Frequently Asked Questions
What is the primary focus of this paper?
The paper examines the Limitation-on-Benefits (LOB) clause found in U.S. double taxation treaties and analyzes how this interacts with U.S. national anti-abuse regulations to prevent treaty shopping.
What are the central thematic fields addressed?
The central themes include international tax law, the prevention of tax avoidance, the qualification criteria for treaty benefits, and U.S.-specific legislative doctrines.
What is the primary goal of the research?
The aim is to provide an overview of both the specific tests within the LOB and the broader U.S. national anti-abuse rules that corporations must satisfy to obtain tax relief.
Which scientific method is utilized in the paper?
The author employs a legal analysis method, focusing on the interpretation of treaty provisions, technical explanations, and relevant legal literature and court decisions.
What subjects are covered in the main body?
The main body treats the structure of the LOB (including individual, corporate, and entity-specific tests), as well as national doctrines like the Economic Substance Doctrine and Conduit Principles.
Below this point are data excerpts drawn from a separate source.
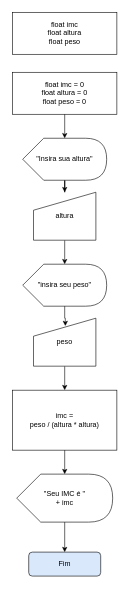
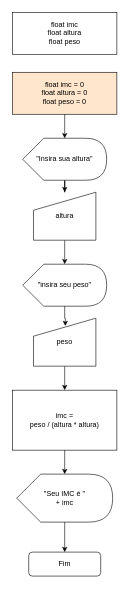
  <mxCell id="0" />
  <mxCell id="1" parent="0" />
- <mxCell id="2" value="Fim" style="rounded=1;whiteSpace=wrap;html=1;fontSize=12;glass=0;strokeWidth=1;shadow=0;fillColor=#dae8fc;" parent="1" vertex="1"><mxGeometry x="47" y="920" width="120" height="40" as="geometry" /></mxCell>
+ <mxCell id="2" value="Fim" style="rounded=1;whiteSpace=wrap;html=1;fontSize=12;glass=0;strokeWidth=1;shadow=0;" parent="1" vertex="1"><mxGeometry x="47" y="920" width="120" height="40" as="geometry" /></mxCell>
  <mxCell id="3" value="float imc&lt;div&gt;float altura&lt;/div&gt;&lt;div&gt;float peso&lt;/div&gt;" style="rounded=0;whiteSpace=wrap;html=1;" vertex="1" parent="1"><mxGeometry x="20" y="20" width="174" height="70" as="geometry" /></mxCell>
  <mxCell id="4" style="edgeStyle=orthogonalEdgeStyle;rounded=0;orthogonalLoop=1;jettySize=auto;html=1;" edge="1" parent="1" source="5" target="14"><mxGeometry relative="1" as="geometry" /></mxCell>
  <mxCell id="5" value="altura" style="shape=manualInput;whiteSpace=wrap;html=1;" vertex="1" parent="1"><mxGeometry x="55" y="320" width="104" height="80" as="geometry" /></mxCell>
  <mxCell id="6" style="edgeStyle=orthogonalEdgeStyle;rounded=0;orthogonalLoop=1;jettySize=auto;html=1;" edge="1" parent="1" source="7" target="5"><mxGeometry relative="1" as="geometry" /></mxCell>
  <mxCell id="7" value="&quot;Insira sua altura&quot;" style="shape=display;whiteSpace=wrap;html=1;" vertex="1" parent="1"><mxGeometry x="37" y="230" width="140" height="70" as="geometry" /></mxCell>
- <mxCell id="8" value="float imc = 0&lt;div&gt;float altura&amp;nbsp;&lt;span style=&quot;background-color: transparent; color: light-dark(rgb(0, 0, 0), rgb(255, 255, 255));&quot;&gt;= 0&lt;/span&gt;&lt;/div&gt;&lt;div&gt;float peso&amp;nbsp;&lt;span style=&quot;background-color: transparent; color: light-dark(rgb(0, 0, 0), rgb(255, 255, 255));&quot;&gt;= 0&lt;/span&gt;&lt;/div&gt;" style="rounded=0;whiteSpace=wrap;html=1;" vertex="1" parent="1"><mxGeometry x="20" y="120" width="174" height="70" as="geometry" /></mxCell>
+ <mxCell id="8" value="float imc = 0&lt;div&gt;float altura&amp;nbsp;&lt;span style=&quot;background-color: transparent; color: light-dark(rgb(0, 0, 0), rgb(255, 255, 255));&quot;&gt;= 0&lt;/span&gt;&lt;/div&gt;&lt;div&gt;float peso&amp;nbsp;&lt;span style=&quot;background-color: transparent; color: light-dark(rgb(0, 0, 0), rgb(255, 255, 255));&quot;&gt;= 0&lt;/span&gt;&lt;/div&gt;" style="rounded=0;whiteSpace=wrap;html=1;fillColor=#ffe6cc;" vertex="1" parent="1"><mxGeometry x="20" y="120" width="174" height="70" as="geometry" /></mxCell>
  <mxCell id="9" style="edgeStyle=orthogonalEdgeStyle;rounded=0;orthogonalLoop=1;jettySize=auto;html=1;entryX=0;entryY=0;entryDx=70;entryDy=0;entryPerimeter=0;" edge="1" parent="1" source="8" target="7"><mxGeometry relative="1" as="geometry" /></mxCell>
  <mxCell id="10" value="imc =&lt;div&gt;peso / (altura * altura)&lt;/div&gt;" style="rounded=0;whiteSpace=wrap;html=1;" vertex="1" parent="1"><mxGeometry x="20" y="650" width="174" height="100" as="geometry" /></mxCell>
  <mxCell id="11" style="edgeStyle=orthogonalEdgeStyle;rounded=0;orthogonalLoop=1;jettySize=auto;html=1;" edge="1" parent="1" source="12" target="2"><mxGeometry relative="1" as="geometry" /></mxCell>
  <mxCell id="12" value="&quot;Seu IMC é &quot;&lt;div&gt;+ imc&lt;/div&gt;" style="shape=display;whiteSpace=wrap;html=1;" vertex="1" parent="1"><mxGeometry x="27" y="790" width="160" height="80" as="geometry" /></mxCell>
  <mxCell id="13" style="edgeStyle=orthogonalEdgeStyle;rounded=0;orthogonalLoop=1;jettySize=auto;html=1;entryX=0;entryY=0;entryDx=80;entryDy=0;entryPerimeter=0;" edge="1" parent="1" source="10" target="12"><mxGeometry relative="1" as="geometry" /></mxCell>
  <mxCell id="14" value="&quot;insira seu peso&quot;" style="shape=display;whiteSpace=wrap;html=1;" vertex="1" parent="1"><mxGeometry x="37" y="440" width="140" height="70" as="geometry" /></mxCell>
  <mxCell id="15" style="edgeStyle=orthogonalEdgeStyle;rounded=0;orthogonalLoop=1;jettySize=auto;html=1;entryX=0.5;entryY=0;entryDx=0;entryDy=0;" edge="1" parent="1" source="16" target="10"><mxGeometry relative="1" as="geometry" /></mxCell>
  <mxCell id="16" value="peso" style="shape=manualInput;whiteSpace=wrap;html=1;" vertex="1" parent="1"><mxGeometry x="55" y="530" width="104" height="80" as="geometry" /></mxCell>
  <mxCell id="17" style="edgeStyle=orthogonalEdgeStyle;rounded=0;orthogonalLoop=1;jettySize=auto;html=1;entryX=0.51;entryY=0.163;entryDx=0;entryDy=0;entryPerimeter=0;" edge="1" parent="1" source="14" target="16"><mxGeometry relative="1" as="geometry" /></mxCell>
Which keywords best characterize this work?
Key terms include LOB, Tax Treaty, Anti-Abuse Rules, Economic Substance, Conduit Principles, and Base-Erosion.
How is the "primary place of management and control" defined in this context?
It is defined as the place where long-term management policy decisions are made and controlled, distinct from the concept of the "effective place of management" used in general tax practice.
What happens if a company does not meet the specific criteria of the LOB?
If an entity does not meet the criteria under paragraph 2, it may still be granted benefits if it satisfies alternative tests, such as the derivative-benefit-test or the active-business-test.
Why was the Economic Substance Doctrine codified in the U.S. Internal Revenue Code?
It was codified to provide a clearer framework for disregarding artificial transactions designed solely for tax avoidance, requiring a meaningful change in the taxpayer's economic position.